Chapter 5: Results

RESULTS

Mean Response Time for participants who fixed the bug

I ran a 2x2 factorial ANOVA using SPSS for the response time amongst successful participants and recorded the following results:

Mean Response Time of fixing bug
Mean Response Time of fixing bug
Test of Between Subjects Effects
Test of Between Subjects Effects
Estimated Marginal Means of Time
Estimated Marginal Means of Time

The data shows strongly that the main effect of Refactoring according to CLT principles causes a statistically significant difference in mean time to resolution for fixing a bug at \(\alpha\)=.05. Hence we reject the null hypothesis that the mean time to resolution is equal between the cases.

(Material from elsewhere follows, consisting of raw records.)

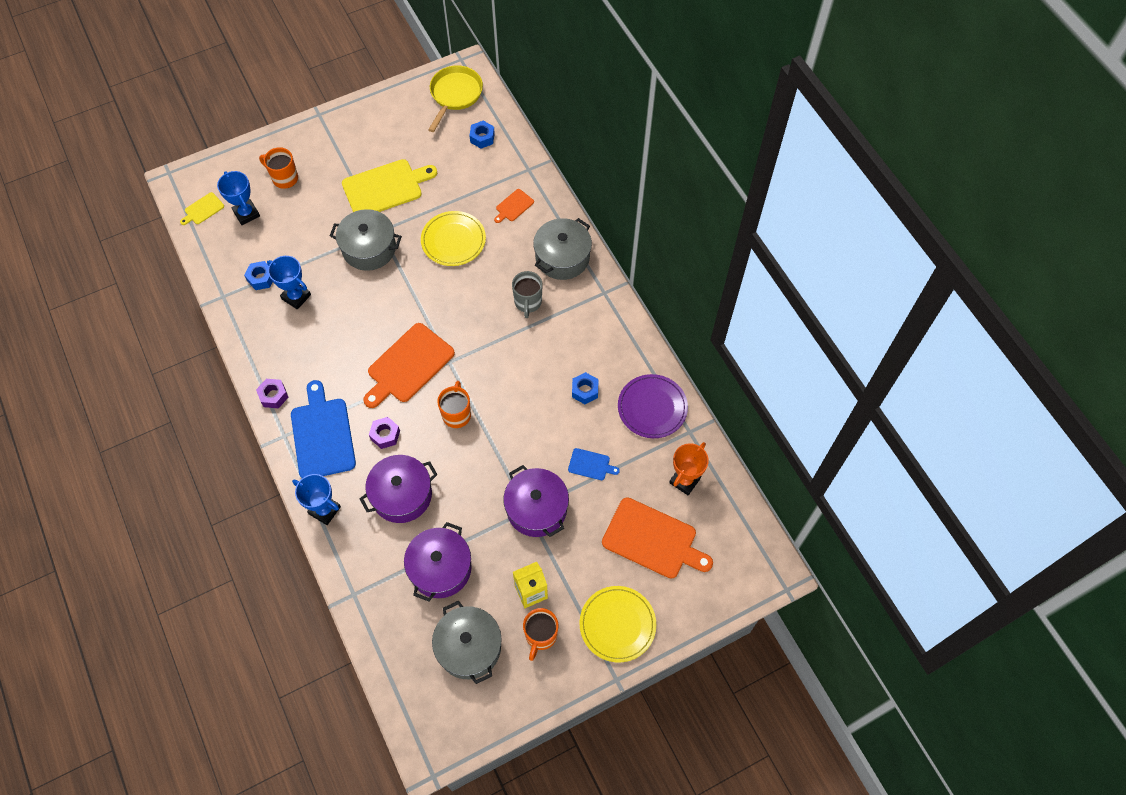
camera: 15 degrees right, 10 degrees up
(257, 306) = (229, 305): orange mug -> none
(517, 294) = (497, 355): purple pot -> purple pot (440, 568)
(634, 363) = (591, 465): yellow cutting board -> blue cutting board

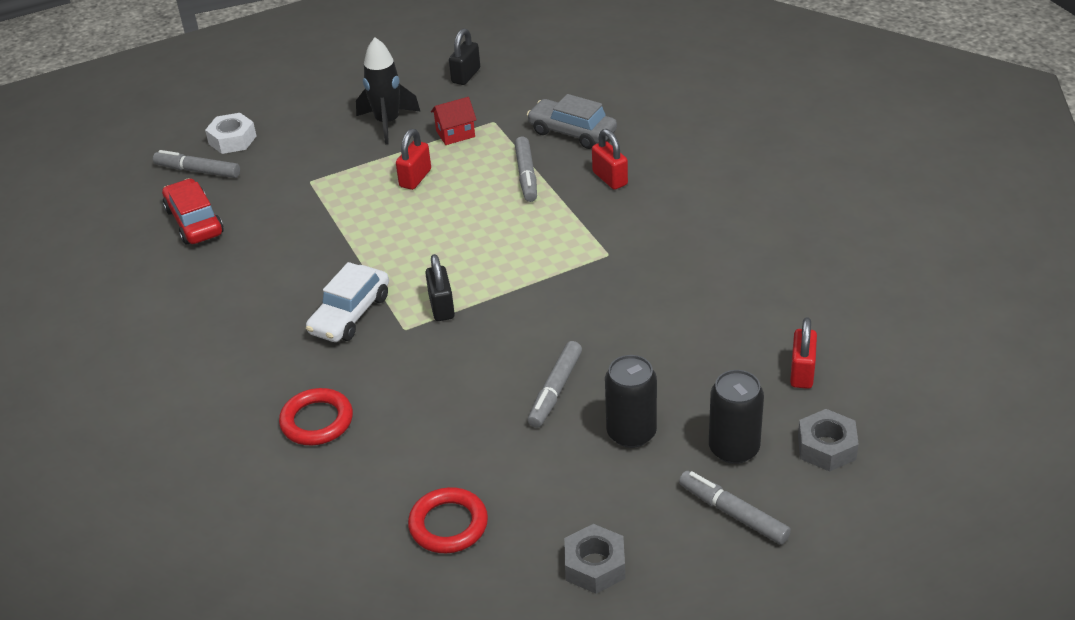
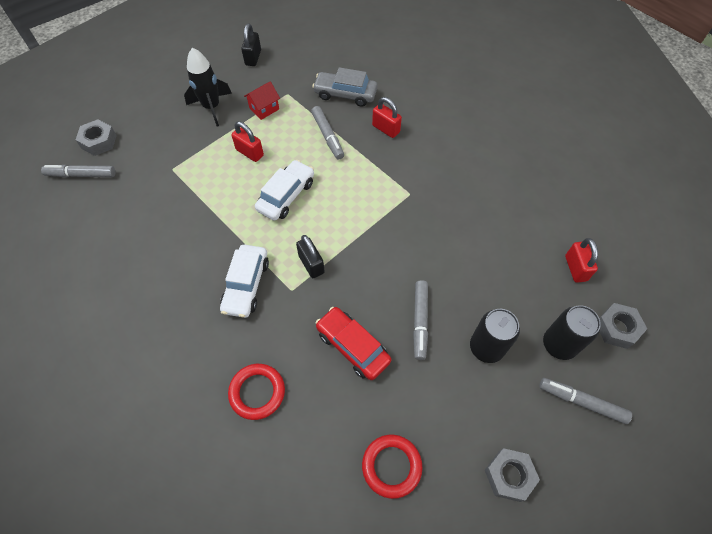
camera: 20 degrees left, 20 degrees up
(194, 221) = (95, 223): red car -> red car (353, 346)
(232, 140) = (99, 142): white nut -> grey nut
(415, 178) = (249, 152): red padlock -> red padlock turned 60 degrees counterclockwise
(442, 231) = (286, 196): none -> white car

Mean Regressions for those who did not fix the bug

I ran a 2x2 factorial ANOVA using SPSS for the regression rate amongst participants who did not fix the bug and recorded the following results:

Mean Response Time of fixing bug
Mean Response Time of fixing bug
Test of Between Subjects Effects
Test of Between Subjects Effects
Estimated Marginal Means of Regressions
Estimated Marginal Means of Regressions

From this data we can observe that there are statistically significant main effects for both expertise and the effect of refactoring, with no interaction effect. Thus, we can reject the null hypothesis that the regression rate is equal between the control code and the refactored code.

Perceived Cognitive Load

I analyzed the perceived cognitive load by comparing the mean, median, and mode across the control and refactored conditions and examining the differences between overlapping questions. For the refactored condition, the average perceived cognitive load was 3.38, the median was 3, and the mode was 2. Amongst novices, the mean was 3.68, the median was 4, and the mode was 2. Amongst experienced, the mean was 3.08, the median was 3, and the mode was 2. For the control condition, the average perceived cognitive load was 3.73, the median was 3, and the mode was 3. Amongst novices, the mean was 4.06, the median was 3.5, and the mode was 3. Amongst experienced, the mean was 3.39, the median was 3, and the mode was 1.

The number of questions asked in the survey differed between the treatments, which I’ll return to in limitations. There was encountered code that remained unchanged between the two treatments, so exploring the reported perceived cognitive load between them may shed light on the total load imposed by the code base. If the average perceived load is similar, that suggests that programmers partition off the effects of the whole architecture and analyze methods individually. If it is not, that raises the question of whether the perceived cognitive load is influenced by the code around it. For the questions with overlap, the median and mode perceived cognitive load were the same in both the experimental and the control conditions. This suggests that the perceived cognitive load of methods can be reliably measured independent of surrounding context.

Discusion

  1. Time of completion (control) = Time of completion (experiment)

  2. Perceived Cognitive Load (control) = Perceived Cognitive Load (experiment)

  3. Average defects introduced (control) = average defects introduced (experiment)

Based on the preceding results, I can summarize that experience matters in solving a complex problem, as more experts fixed the bug than novices. It required them less time and fewer mistakes on average. But the effect of managing Cognitive Load in code via Refactoring enhances the performance of both. The time of completion and average defects introduced are not equal @ p <.05. The average and median of the perceived cognitive load across the 16 experimental questions and the 10 control questions are similar, but the experienced cognitive load in the experimental condition is often smaller. The control case had 11 questions, the experimental case had 20 (the refactored code was broken out into smaller chunks, so took more blocks to encompass). Some of the code in the questions between the two was the same, much was different. The average cognitive load reported in the code that was the same was approximately equal. This coincides with the theory that Refactoring manages Germane Cognitive Load and removes Extraneous Cognitive Load but does not reduce Intrinsic Cognitive Load. That is usually done by re-engineering. I did not find evidence of the Expertise Reversal Effect when reducing method and class size to more granularly partition out functionality amongst methods and classes. I did not find evidence that the use of Design Patterns terminology applied Germane Cognitive Load to the problem solving process–some experienced engineers self-reported not knowing what a STRATEGY is for the DateTimeParsingStrategy, others felt it was misapplied in this context. More work is needed to identify programmer familiarity with Design Patterns and identify their effect on cognitive load as a function of familiarity.